Over and above teaching graphs at university, only one lecturer suggested that school teachers should also be responsible for teaching basic knowledge of graphs.
“I think that the students coming in essentially to do a science degree need to know about graphing because it’s an essential part of any, ... any aspect of the sciences, ehm, ... because graphs are such an important way of actually communicating information. And I think that it probably needs to be taught both in the school and, .... and here. I think what we do is we, ... it would be good if students came in with that knowledge and all we were doing was reinforcing it or putting it in a particular subject context. But I think that we can’t assume that, and we have a responsibility, if we want the students to know how to graph or to use graphs, we need to teach them that”. (Lecturer #5).
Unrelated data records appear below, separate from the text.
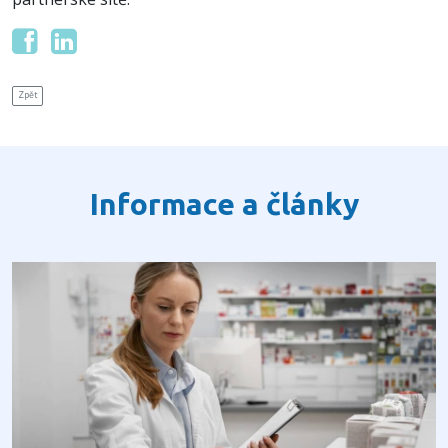
Zpět
Informace a články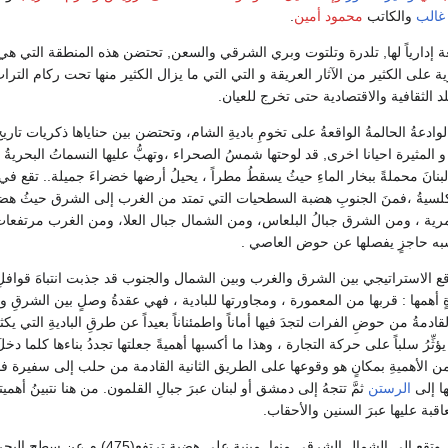
الب
والكاتب
محمود أمين
.
عة إدارياً لها, تلدرة وتلتوت وبري الشرقي والسعن, تحتضن هذه المنطقة التي 
 على الكثير من الآثار العريقة و التي التي ما يزال الكثير منها تحت ركام التراب
لد الثقافية والاقتصادية حتى تخرج للعيان.
نةُ الوادعةُ الحالمةُ الواقعةُ على تخومِ باديةِ الشام، وتحتضن بين حناياها ذكريات ت
و المثيرة احيانا اخرى, قد لوحتها شمسُ الصحراء ،وتهبُّ عليها النسماتُ البحريةُ ال
نانَ محملةً ببخار الماءِ حيثُ يسقطُ مطراً ، يحيلُ أرضها خضراءَ جميلة.. تقع ف
الكلسيةُ ،فمنَ الجنوبِ هضبة السطحيات التي تمتد من الغرب إلى الشرق حيثُ ه
رية ، ومن الشرق جبالُ البلعاس، ومن الشمال جبال العلا، ومن الغرب مرتفعات
 شبه حاجزٍ يفصلها عن حوض العاصي .
لموقع الاستراتيجي بين الشرق والغرب وبين الشمال والجنوب قد جذبت انتباهَ قوافلِ ا
ٍ أهمها : قربها من المعمورة ، ومجاورتها للبادية ، فهي عقدةُ وصلٍ بين الشرقِ و
قادمةُ من حوضِ الفرات لتجدَ فيها أماناً واطمئناناً بعيداً عن طرقِ الباديةِ التي يكثر
ِّرُ سلباً على حركة التجارة ، وهذا ما أكسبها أهميةً جعلتها تجددُ بناءها كلما دخلَ
ُ من الأهميةِ بمكانٍ هو وقوعها على الطريق الثانية القادمة من حلب إلى سفيرة فا
ها إلى
الرستن
ثمَّ تتجهُ إلى دمشق أو لبنان عبرَ جبالِ القلمون. من هنا نتبينُ أهميت
اقبة عليها عبرَ السنين والأحقاب.
(33) كم وتقع إلى الشمال الشرقي منها, مبنية على هضبة ت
Table 29. Lecturers’ and teaching assistants’ opinions on who should teach the skills (n = 7)
Category Explanation Frequency
School. School teachers should teach basic knowledge of graphs. L5. 1
University. Tutors / Lab staff. L4, T1, T2, T3, T4. 5
Lecturers. T1, T2. 2
Students themselves. T1. 1
People from the education field should design special practicals or tutorials. L2. 1
Table 29 illustrates that all the teaching assistants agree that graphing skills should be taught at university by the tutors or the laboratory staff. It is interesting to note the apparent contradiction of opinions, in that earlier on all the teaching assistants agreed that they expect the students to be able to construct graphs when they enter first-year.
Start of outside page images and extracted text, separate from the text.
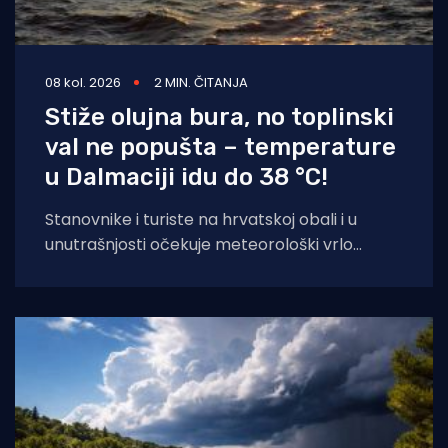
08 kol. 2026
2 MIN. ČITANJA
Stiže olujna bura, no toplinski
val ne popušta – temperature
u Dalmaciji idu do 38 °C!
Stanovnike i turiste na hrvatskoj obali i u
unutrašnjosti očekuje meteorološki vrlo
dinamičan dan. Dok se sjeverni Jadran
priprema za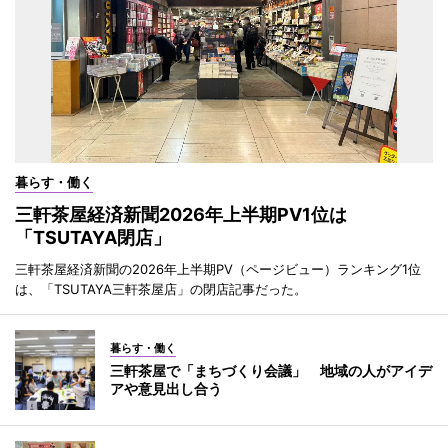
暮らす・働く
三軒茶屋経済新聞2026年上半期PV1位は
「TSUTAYA閉店」
三軒茶屋経済新聞の2026年上半期PV（ページビュー）ランキング1位
は、「TSUTAYA三軒茶屋店」の閉店記事だった。
暮らす・働く
三軒茶屋で「まちづくり会議」 地域の人がアイデ
アや意見出し合う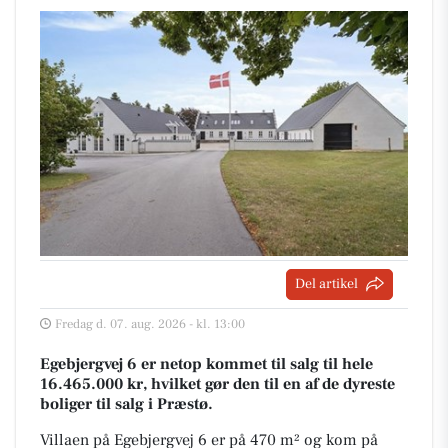
Del artikel
Fredag d. 07. aug. 2026 - kl. 13:00
Egebjergvej 6 er netop kommet til salg til hele
16.465.000 kr, hvilket gør den til en af de dyreste
boliger til salg i Præstø.
Villaen på Egebjergvej 6 er på 470 m² og kom på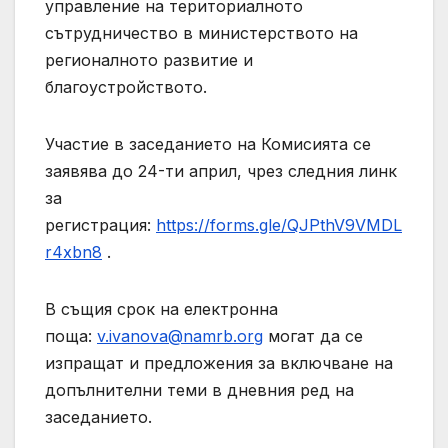
управление на териториалното
сътрудничество в министерството на
регионалното развитие и
благоустройството.
Участие в заседанието на Комисията се
заявява до 24-ти април, чрез следния линк
за
регистрация:
https://forms.gle/QJPthV9VMDL
r4xbn8
.
В същия срок на електронна
поща:
v.ivanova@namrb.org
могат да се
изпращат и предложения за включване на
допълнителни теми в дневния ред на
заседанието.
Not all of the staff members interviewed had an answer to the question of who should teach the skills. One lecturer blatantly admitted that “I have no idea” (Lecturer #1), and one Teaching Assistant confessed that “I don’t know I guess whoever is, eh, coordinating the first-year labs and then the demonstrators, obviously”. (Teaching Assistant #3).
3.3 CONCLUDING REMARKS
The results obtained from the interviews and the analysis of the question papers showed many of the difficulties in understanding and using graphs identified by Brasell (1990). Firstly students’ ability to work
Chapter 3: Results and discussion 69
with graphs seemed to be superficial. Brasell (1990) suggests this happens when students focus on the use of the rules of graphing rather than an understanding of the functions of graphs and what they show. A number of students in this study appeared not to know or were unable to apply, the graphical “grammar” for encoding and decoding information in a graph. Secondly, many students seemed not to understand how to link the graph with the variables being depicted and they may not have understood the substantive concepts being graphed, as shown in questions 5 and 8 of the College of Science examination (Tables 24 and 25), where for many of the concepts less than a quarter of the class answered correctly.
The results of the class which had received sustained and systematic training in graphing (the College of Science students) revealed that many students still had problems with graphing skills, in spite of all the teaching. Brasell (1990, 82) warns that
“Explicit instruction is often limited to routines for plotting and reading data points in simple graph formats. These algorithms work well for constructing graphs as part of laboratory reports as long as guidelines indicate which variables to plot on which axes. They are also sufficient for recognizing the appropriate graph in multiple-choice graphing test items. However, the algorithms are not adequate for interpreting graphs or designing graph formats from raw data.” Stories about teaching in the College, however, suggest that their teaching of skills goes beyond the simple provision of hints on how to do the skill.
In the web-based materials to be developed to teach graphing skills to first-year biology students, cognisance needs to be taken of these problems, and the instructional design will be based on a firm foundation of what learning theory and educational research has shown about effective teaching and learning.